A guerra da Cultura nas guerras do Brasil

Trinta anos depois do histórico Diretas Já!, a exigência repete-se. E a cultura volta a agitar-se, dividida.

Há três décadas, a cultura foi essencial para acelerar a queda da ditadura brasileira, uma ditadura militar, e abriu caminho à democracia. O movimento Diretas Já!, feito à custa de inúmeras manifestações públicas (que ficaram conhecidas como “passeatas”), acabou por trazer às ruas do Brasil inteiro, em várias cidades, milhares de pessoas, e a sua insistência nos anos 1983-1984 conduziu à histórica eleição directa de um Presidente da República no Brasil, Tancredo Neves, que, hospitalizado, acabou por morrer sem tomar posse. No movimento, para além de vários políticos que pugnavam pela democracia, entre os quais os futuros presidentes do Brasil Fernando Henrique Cardoso e Lula da Silva, participaram vários nomes ligados às artes como Christiane Torloni, Mário Lago, Chico Buarque, Fafá de Belém, Gianfrancesco Guarnieri, Martinho da Vila, Osmar Santos ou Juca Kfouri.

Agora, o antigo slogan repete-se, mas num quadro bem distinto: alguns dos libertadores da época estão a braços com a justiça, um governo foi eleito foi substituído no meio de votações tumultuosas por outro de duração passageira, a Presidente do Brasil foi afastada do cargo durante seis meses para responder a acusações e ser julgada por elas, e aquilo que no passado fazia a quase unanimidade entre a esmagadora maioria dos artistas, a luta pela liberdade contra a ditadura, é hoje palco de fortes divisões. Só para se ter uma ideia, nas vésperas da votação da impugnação de Dilma Rousseff no Congresso, o site Notícias ao Minuto alinhava os pró e os contra o impeachment entre figuras das artes. Entre os pró, estavam Regina Duarte, Susana Vieira, Marcelo Serrado, Humberto Martins, Dudu Azevedo, Juliana Paes, Lobão, Paulo Ricardo, Wanessa Camargo, Roger, Viviane Araújo ou Evandro Mesquita; na lista dos que se opunham estavam Betty Faria, Camila Pitanga, Ziraldo, Wagner Moura, Caetano Veloso, Criolo, Elza Soares, Gregorio Duvivier, Juca Kfouri, Beth Carvalho, Mart'nália, Chico Buarque, Chico César ou Tiê. A estes nomes, podiam juntar-se centenas, numa lista ou noutra. E mesmo os que alinham num dos lados podem fazê-lo por razões idênticas às dos que alinham no outro.
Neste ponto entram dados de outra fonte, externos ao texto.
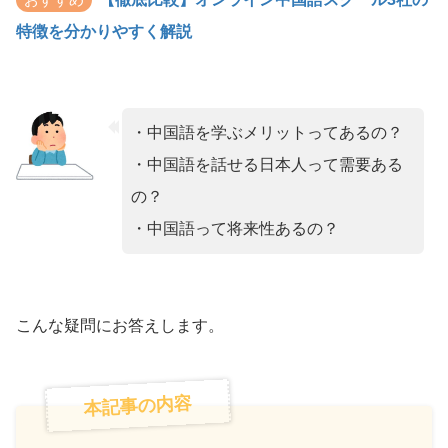
特徴を分かりやすく解説
・
中国語を学ぶメリットってあるの？
・中国語を話せる日本人って需要ある
の？
・中国語って将来性あるの？
こんな疑問にお答えします。
本記事の内容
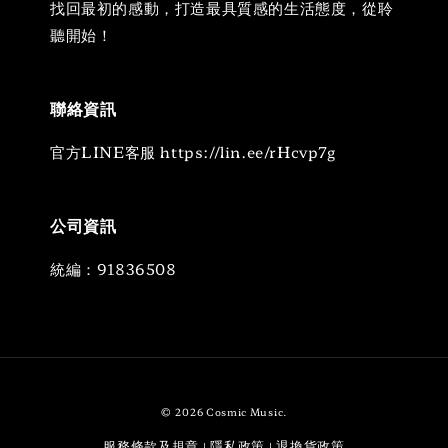
找回最初的感動，打造最具質感的生活態度，從聆
聽開始！
聯絡資訊
官方LINE客服 https://lin.ee/rHcvp7g
公司資訊
統編：91836508
© 2026 Cosmic Music.
服務條款及規章
隱私政策
退換貨政策
|
|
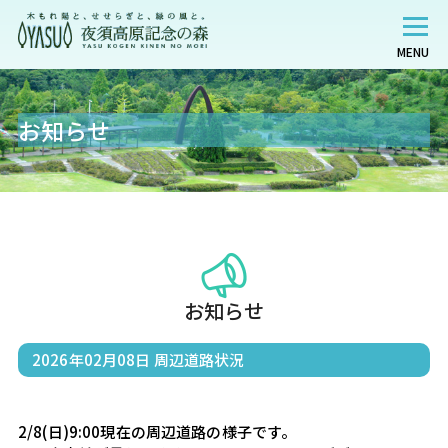
MENU
お知らせ
お知らせ
2026年02月08日
周辺道路状況
2/8(日)9:00現在の周辺道路の様子です。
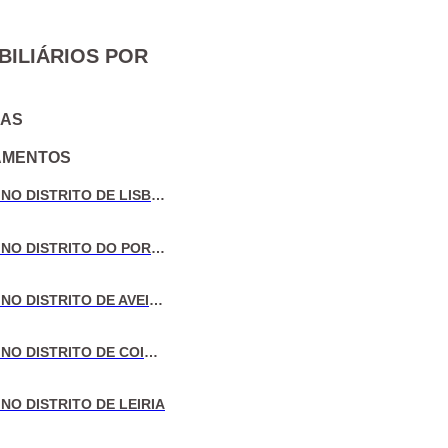
BILIÁRIOS POR
IAS
AMENTOS
VENDA DE MORADIAS NO DISTRITO DE LISBOA
VENDA DE MORADIAS NO DISTRITO DO PORTO
VENDA DE MORADIAS NO DISTRITO DE AVEIRO
VENDA DE MORADIAS NO DISTRITO DE COIMBRA
NO DISTRITO DE LEIRIA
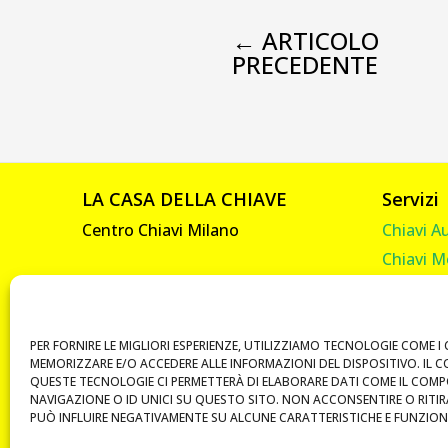
←
ARTICOLO
PRECEDENTE
LA CASA DELLA CHIAVE
Servizi
Centro Chiavi Milano
Chiavi A
Chiavi M
Viale Abruzzi, 92
Chiavi C
20131 Milano
Chiavi C
P. IVA 10585330961
Telecom
PER FORNIRE LE MIGLIORI ESPERIENZE, UTILIZZIAMO TECNOLOGIE COME I 
MEMORIZZARE E/O ACCEDERE ALLE INFORMAZIONI DEL DISPOSITIVO. IL 
Vendita 
QUESTE TECNOLOGIE CI PERMETTERÀ DI ELABORARE DATI COME IL COM
NAVIGAZIONE O ID UNICI SU QUESTO SITO. NON ACCONSENTIRE O RITI
Duplicat
PUÒ INFLUIRE NEGATIVAMENTE SU ALCUNE CARATTERISTICHE E FUNZIONI
Chiavi B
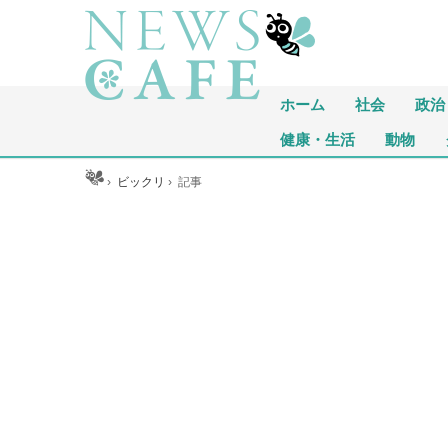
ホーム
社会
政治
健康・生活
動物
ホーム
›
ビックリ
›
記事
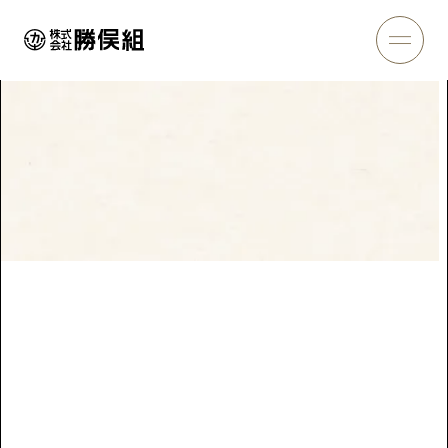
施工実績
Works
トップページ
＞
施工実績
＞
早雲山地すべり対策(大涌沢)
早雲山地すべり対策(大涌沢)
神奈川県足柄下郡
土木
所在地
神奈川県足柄下郡箱根町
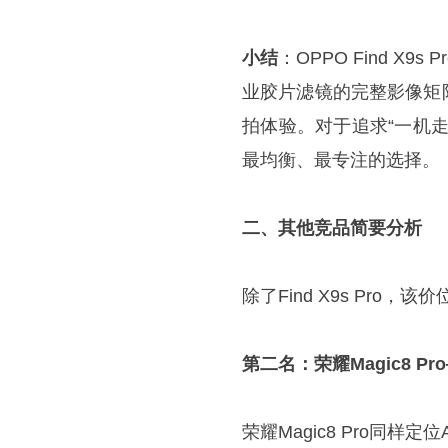
小结
：OPPO Find X
业胶片滤镜的完整影像矩
拍体验。对于追求“一机
最均衡、最专注的选择。
二、其他竞品简要分析
除了Find X9s Pr
第二名：荣耀Magic8 
荣耀Magic8 Pro同样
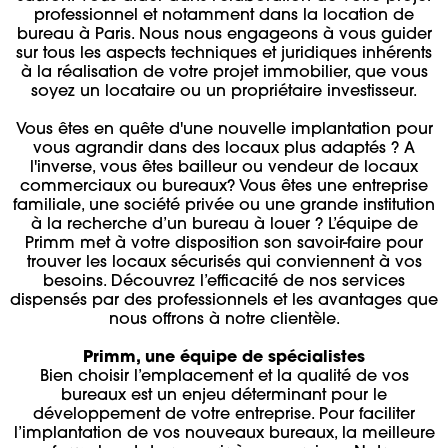
professionnel et notamment dans la location de
bureau à Paris. Nous nous engageons à vous guider
sur tous les aspects techniques et juridiques inhérents
à la réalisation de votre projet immobilier, que vous
soyez un locataire ou un propriétaire investisseur.
Vous êtes en quête d'une nouvelle implantation pour
vous agrandir dans des locaux plus adaptés ? A
l'inverse, vous êtes bailleur ou vendeur de locaux
commerciaux ou bureaux? Vous êtes une entreprise
familiale, une société privée ou une grande institution
à la recherche d’un bureau à louer ? L’équipe de
Primm met à votre disposition son savoir-faire pour
trouver les locaux sécurisés qui conviennent à vos
besoins. Découvrez l’efficacité de nos services
dispensés par des professionnels et les avantages que
nous offrons à notre clientèle.
Primm, une équipe de spécialistes
Bien choisir l’emplacement et la qualité de vos
bureaux est un enjeu déterminant pour le
développement de votre entreprise. Pour faciliter
l’implantation de vos nouveaux bureaux, la meilleure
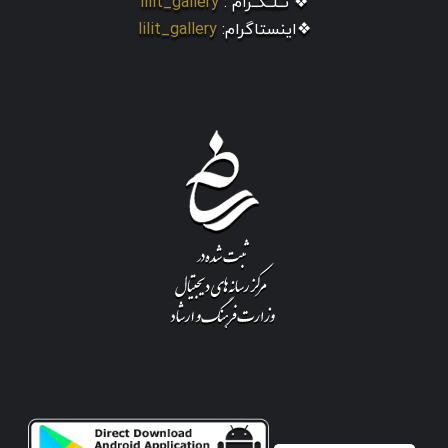
❖ تــلــگــرام :
lilit_gallery
❖اینستاگرام:
lilit_gallery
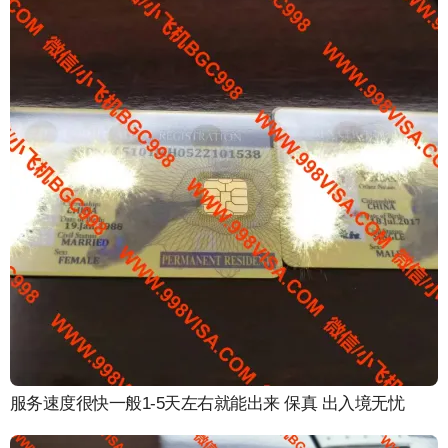
服务速度很快一般1-5天左右就能出来 保真 出入境无忧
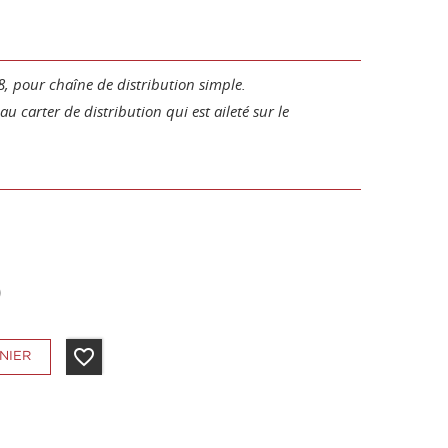
, pour chaîne de distribution simple.
 carter de distribution qui est aileté sur le
favorite_border
NIER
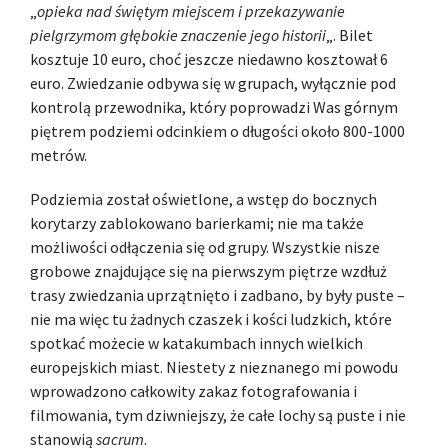
„
opieka nad świętym miejscem i przekazywanie
pielgrzymom głębokie znaczenie jego historii
„. Bilet
kosztuje 10 euro, choć jeszcze niedawno kosztował 6
euro. Zwiedzanie odbywa się w grupach, wyłącznie pod
kontrolą przewodnika, który poprowadzi Was górnym
piętrem podziemi odcinkiem o długości około 800-1000
metrów.
Podziemia został oświetlone, a wstęp do bocznych
korytarzy zablokowano barierkami; nie ma także
możliwości odłączenia się od grupy. Wszystkie nisze
grobowe znajdujące się na pierwszym piętrze wzdłuż
trasy zwiedzania uprzątnięto i zadbano, by były puste –
nie ma więc tu żadnych czaszek i kości ludzkich, które
spotkać możecie w katakumbach innych wielkich
europejskich miast. Niestety z nieznanego mi powodu
wprowadzono całkowity zakaz fotografowania i
filmowania, tym dziwniejszy, że całe lochy są puste i nie
stanowią
sacrum
.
O que divide o Brasil divide também as gentes da cultura, e mesmo o Diretas Já!, que se ouve no Brasil e se ouviu esta sexta-feira numa sessão também com artistas em Lisboa, onde estiveram vozes pró-Dilma ou pró-PT mas sobretudo muita gente que exige sobretudo uma clarificação e um separar das águas entre corrupção e política, é sobretudo um grito de “chega”. Dilma e o PT não terão as mãos limpas, mas Temer e o seu governo também têm cadastro sujo.

A par disso, há as guerras na própria Cultura: a supressão do Ministério, a nomeação de um secretário para a pasta (um homem, depois de várias mulheres terem rejeitado o convite) e um movimento de ocupação de antigas instalações ministeriais, exigindo não apenas o regresso do Ministério mas também a demissão de Temer. É, apesar de tudo, um movimento mais débil. E as guerras de outros tempos soam estranhas nos dias de hoje.